Avec son ami, l’écrivain Grégoire Nguédi, il a mis sur pied LE SALON DU LIVRE Yaoundé-Cameroun, afin d’apporter un soutien approfondi aux jeunes auteurs et aux aspirants critiques littéraires. Des méthodes propres à l’intérêt de chaque auteur ou lecteur sont développées et appliquées, pour un résultat satisfaisant. En collaboration avec le gouvernement camerounais, certaines mesures sont prises pour que le livre retrouve une place de choix dans le quotidien des populations.

Parallèlement, Ray Ndebi travaille de près avec d’autres auteurs Africains, Européens, Asiatiques et Américains au quotidien, pour mieux comprendre et partager l’art de lire et d’écrire.

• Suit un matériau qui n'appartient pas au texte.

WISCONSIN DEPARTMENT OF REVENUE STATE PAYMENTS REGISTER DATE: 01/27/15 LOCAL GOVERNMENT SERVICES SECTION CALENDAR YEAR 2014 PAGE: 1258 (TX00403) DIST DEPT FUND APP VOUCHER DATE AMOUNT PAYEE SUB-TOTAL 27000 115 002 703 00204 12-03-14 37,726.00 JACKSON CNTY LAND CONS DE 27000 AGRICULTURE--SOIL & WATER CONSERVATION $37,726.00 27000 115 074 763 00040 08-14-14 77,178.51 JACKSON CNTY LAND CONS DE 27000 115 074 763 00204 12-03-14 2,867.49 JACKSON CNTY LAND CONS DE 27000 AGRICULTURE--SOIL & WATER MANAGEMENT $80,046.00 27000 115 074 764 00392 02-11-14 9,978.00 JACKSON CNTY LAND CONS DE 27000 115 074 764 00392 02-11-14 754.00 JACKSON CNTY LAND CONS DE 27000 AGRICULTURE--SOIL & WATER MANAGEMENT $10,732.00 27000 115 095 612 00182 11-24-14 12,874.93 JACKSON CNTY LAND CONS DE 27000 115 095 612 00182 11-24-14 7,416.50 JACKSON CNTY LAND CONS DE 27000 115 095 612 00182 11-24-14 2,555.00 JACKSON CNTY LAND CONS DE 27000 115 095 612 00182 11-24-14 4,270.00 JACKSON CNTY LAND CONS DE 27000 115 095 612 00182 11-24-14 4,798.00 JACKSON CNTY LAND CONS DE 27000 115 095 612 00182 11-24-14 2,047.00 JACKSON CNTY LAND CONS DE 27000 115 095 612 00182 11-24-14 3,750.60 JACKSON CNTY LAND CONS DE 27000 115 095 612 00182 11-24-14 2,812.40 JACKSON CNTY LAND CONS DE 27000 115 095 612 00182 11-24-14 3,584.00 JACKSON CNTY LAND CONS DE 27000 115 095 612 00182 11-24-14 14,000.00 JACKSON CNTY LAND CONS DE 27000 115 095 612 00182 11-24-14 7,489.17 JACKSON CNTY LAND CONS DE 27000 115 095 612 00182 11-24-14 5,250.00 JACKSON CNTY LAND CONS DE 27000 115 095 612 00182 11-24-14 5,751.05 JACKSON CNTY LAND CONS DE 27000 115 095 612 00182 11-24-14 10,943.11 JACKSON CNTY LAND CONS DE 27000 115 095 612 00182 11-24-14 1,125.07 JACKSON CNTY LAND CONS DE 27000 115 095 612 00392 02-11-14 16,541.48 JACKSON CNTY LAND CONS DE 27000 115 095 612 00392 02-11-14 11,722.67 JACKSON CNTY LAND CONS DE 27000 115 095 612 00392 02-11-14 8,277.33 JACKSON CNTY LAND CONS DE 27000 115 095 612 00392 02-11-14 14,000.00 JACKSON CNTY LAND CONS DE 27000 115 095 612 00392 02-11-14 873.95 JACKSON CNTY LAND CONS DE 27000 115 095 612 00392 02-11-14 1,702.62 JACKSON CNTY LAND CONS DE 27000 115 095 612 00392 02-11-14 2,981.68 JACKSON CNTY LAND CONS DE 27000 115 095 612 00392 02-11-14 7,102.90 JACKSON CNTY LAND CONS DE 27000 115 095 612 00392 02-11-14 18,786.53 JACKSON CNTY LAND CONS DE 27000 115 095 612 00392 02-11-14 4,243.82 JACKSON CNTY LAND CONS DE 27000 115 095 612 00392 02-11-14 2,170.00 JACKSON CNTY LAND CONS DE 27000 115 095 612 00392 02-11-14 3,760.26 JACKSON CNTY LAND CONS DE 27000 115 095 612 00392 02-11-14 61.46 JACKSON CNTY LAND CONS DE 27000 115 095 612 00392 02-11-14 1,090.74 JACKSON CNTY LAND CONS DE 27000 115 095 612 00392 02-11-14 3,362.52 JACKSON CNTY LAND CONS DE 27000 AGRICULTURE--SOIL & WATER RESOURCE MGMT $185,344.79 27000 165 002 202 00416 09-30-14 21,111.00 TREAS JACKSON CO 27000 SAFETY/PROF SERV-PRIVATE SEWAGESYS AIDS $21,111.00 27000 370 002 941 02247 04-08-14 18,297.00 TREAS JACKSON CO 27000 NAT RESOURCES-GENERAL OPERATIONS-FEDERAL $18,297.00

Très concerné par le devenir de l’Afrique, il s’est engagé avec OneAfricanChild Foundation, dont il est l’un des membres influents, pour assurer une lueur d’espoir aux orphelins et autres enfants pauvres d’Afrique ; l’éducation de qualité des enfants et l’épanouissement des filles font partie de leurs objectifs majeurs.  

Adepte de Tai Chi et de méditation, Ray Ndebi réussit à mener une vie de famille normale.